Jan Gruter or Gruytère, Latinized as Janus Gruterus (3 December 1560 – 20 September 1627), was a Flemish-born philologist, scholar, and librarian.

==Life==
Jan Gruter was born in Antwerp. His father was Wouter Gruter, who was a merchant and city administrator of Antwerp, and his mother was Catharina Tishem from Norwich in England. To avoid religious persecution in the early stages of the Eighty Years' War, his parents emigrated to England while he was a child. For some years he studied at Caius College, Cambridge, after which he went to Leiden. In 1584 he obtained the degree of doctor iuris. He then left the Netherlands and commenced a period of travel that brought him to France, Switzerland, Italy and finally to North and East Germany. His Neo-Latin poems are published in Heidelberg at this time.

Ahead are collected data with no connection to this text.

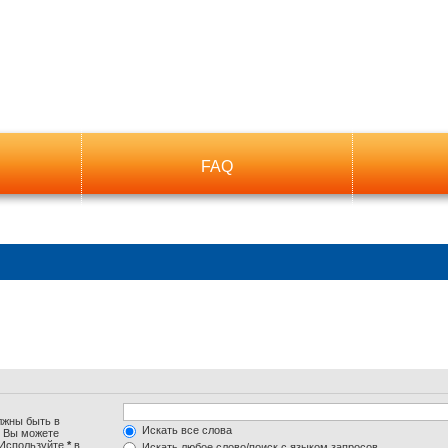
FAQ
лжны быть в
Искать все слова
. Вы можете
 Используйте
*
в
Искать любое слово/поиск с языком запросов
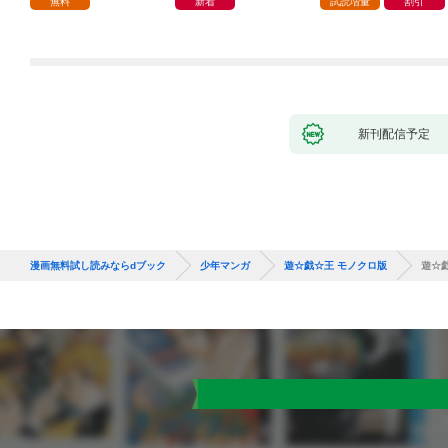
無料
新着
試読増量
割引
から英雄視されるよう
になった件（コミッ
ク） 1巻
新刊配信予定
漫画無料試し読みならdブック
少年マンガ
遊☆戯☆王 モノクロ版
遊☆戯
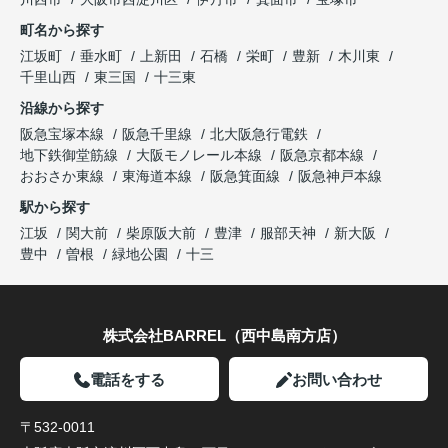
町名から探す
江坂町
垂水町
上新田
石橋
栄町
豊新
木川東
千里山西
東三国
十三東
沿線から探す
阪急宝塚本線
阪急千里線
北大阪急行電鉄
地下鉄御堂筋線
大阪モノレール本線
阪急京都本線
おおさか東線
東海道本線
阪急箕面線
阪急神戸本線
駅から探す
江坂
関大前
柴原阪大前
豊津
服部天神
新大阪
豊中
曽根
緑地公園
十三
株式会社BARREL（西中島南方店）
電話をする
お問い合わせ
〒532-0011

In 1590, Gruter was appointed professor of history at the University of Wittenberg. As a Calvinist, he refused to subscribe to the formula concordiae, the authoritative Lutheran statement of faith, and lost his position as a result in 1592. From 1589 to 1592, he taught at Rostock, after which he went to Heidelberg, where in 1602 he was appointed librarian to the university. He died at Bierhelderhof, Heidelberg.

==Works==
Gruter's chief works were:
- Inscriptiones antiquae totius orbis Romani (Note: In full Inscriptiones antiquae totius orbis romani, in absolutissimum corpus redactae, "Ancient inscriptions of the entire Roman world, edited in the most complete assemblage".) (2 vols., Heidelberg, 1603)
- Lampas, sive fax artium liberalium (Note: In full Lampas, sive fax artium liberalium hoc est, thesaurus criticus, in quo infinitis locis theologorum, jurisconsultorum, medicorum etc., scripta supplentur, "A lamp, or torchlight of the liberal arts, in which is offered a critical thesaurus, of infinite examples drawn from theologists, legal experts, doctors, etc.") (7 vols., Frankfort-am-Main, 1602–1634).